Marionetten (Roman)

Marionetten (Originaltitel: A Most Wanted Man) ist ein Spionageroman des englischen Schriftstellers John le Carré. Die deutschsprachige Übersetzung von Sabine Roth und Regina Rawlinson erschien wie die Originalausgabe 2008. Der Roman spielt in Hamburg nach den Terroranschlägen vom 11. September 2001 und zeigt, wie ein junger Muslim ins Visier der Terrorfahndung gerät und zu einem Spielball geheimdienstlicher Intrigen wird. Im Jahr 2014 kam die Verfilmung A Most Wanted Man von Anton Corbijn in die Kinos.

Inhalt

Nach Gefängnisaufenthalten in Russland und der Türkei, wo man ihn – nach seinen Angaben zu Unrecht – terroristischer Aktivitäten mit islamistischem Hintergrund bezichtigte und folterte, flieht der junge Muslim Issa Karpow mit der Unterstützung von Menschenschmugglern über Schweden und Dänemark nach Deutschland. Die Geschichte, die er der Anwältin Annabel Richter von der Hamburger Flüchtlingshilfeorganisation Fluchthafen auftischt, klingt abenteuerlich: Sein Vater sei der berüchtigte sowjetische Oberst Grigorij Borisowitsch Karpow gewesen, der in Tschetschenien gewütet und seine Mutter vergewaltigt habe, ehe er sich in sie verliebte und das gemeinsame Kind Iwan, das sich selbst Issa nannte, zu seinem Alleinerben machte. Aus seiner Spionagetätigkeit für den britischen Geheimdienst besaß Karpow Schwarzgeldkonten in Millionenhöhe bei der in Hamburg residierenden Privatbank Brue Frères AG. Mit ebenjenem Geld möchte Issa sich nun eine sichere Zukunft für sein geplantes Medizinstudium aufbauen.

▶ [EXTRAHIERTE INFORMATIONEN]:
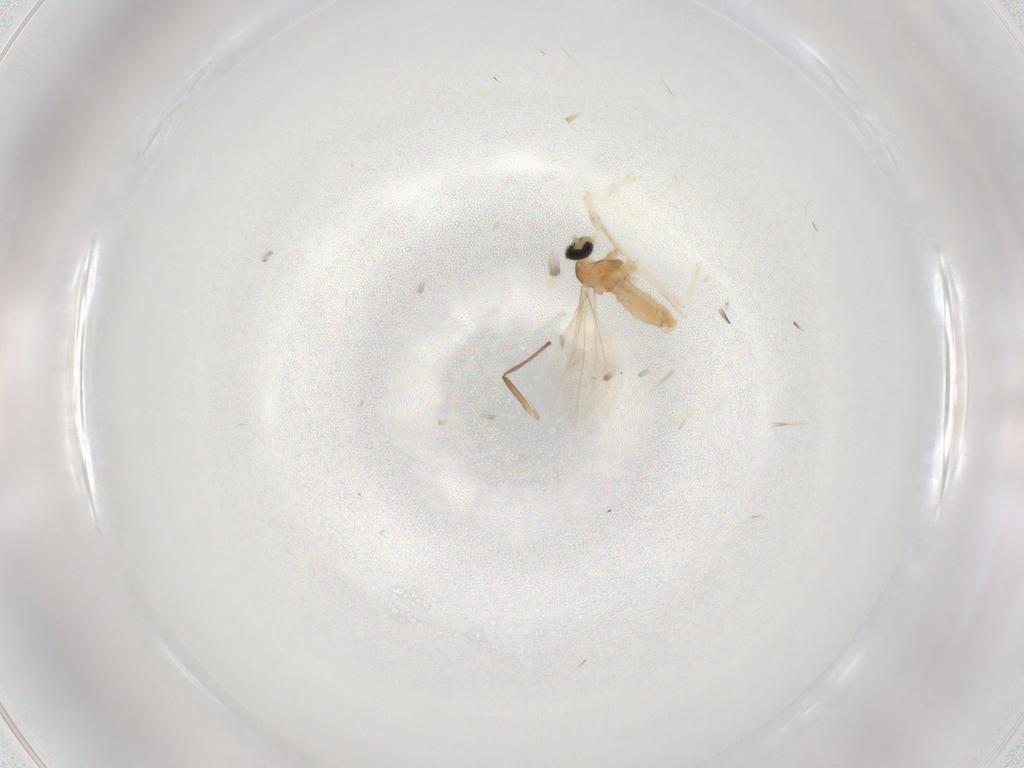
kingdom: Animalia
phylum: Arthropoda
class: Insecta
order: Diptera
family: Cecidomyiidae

* * *

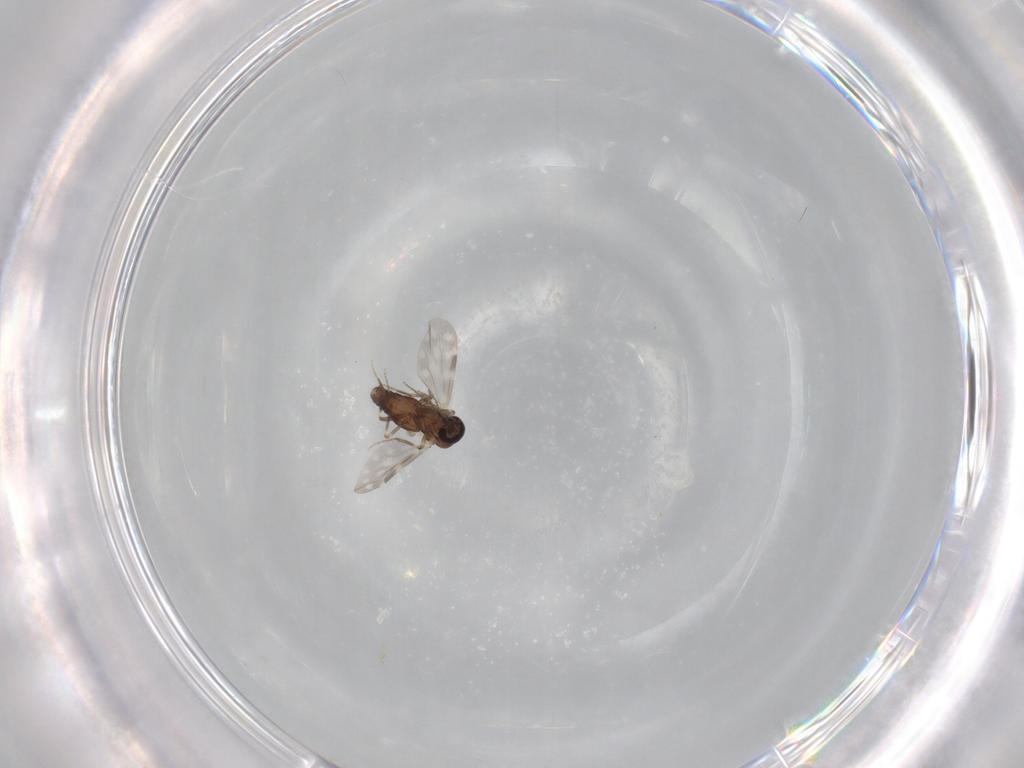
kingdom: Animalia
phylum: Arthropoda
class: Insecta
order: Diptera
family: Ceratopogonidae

▶ [DIE AUFGABE]:
Schreib bitte aus dem Text über den Roman „Marionetten“ die Passage von „Marionetten (Roman)“ bis einschließlich „in die Kinos.“ wortgetreu ab.

▶ [ERGEBNIS DER ÜBUNG]:
Marionetten (Roman)

Marionetten (Originaltitel: A Most Wanted Man) ist ein Spionageroman des englischen Schriftstellers John le Carré. Die deutschsprachige Übersetzung von Sabine Roth und Regina Rawlinson erschien wie die Originalausgabe 2008. Der Roman spielt in Hamburg nach den Terroranschlägen vom 11. September 2001 und zeigt, wie ein junger Muslim ins Visier der Terrorfahndung gerät und zu einem Spielball geheimdienstlicher Intrigen wird. Im Jahr 2014 kam die Verfilmung A Most Wanted Man von Anton Corbijn in die Kinos.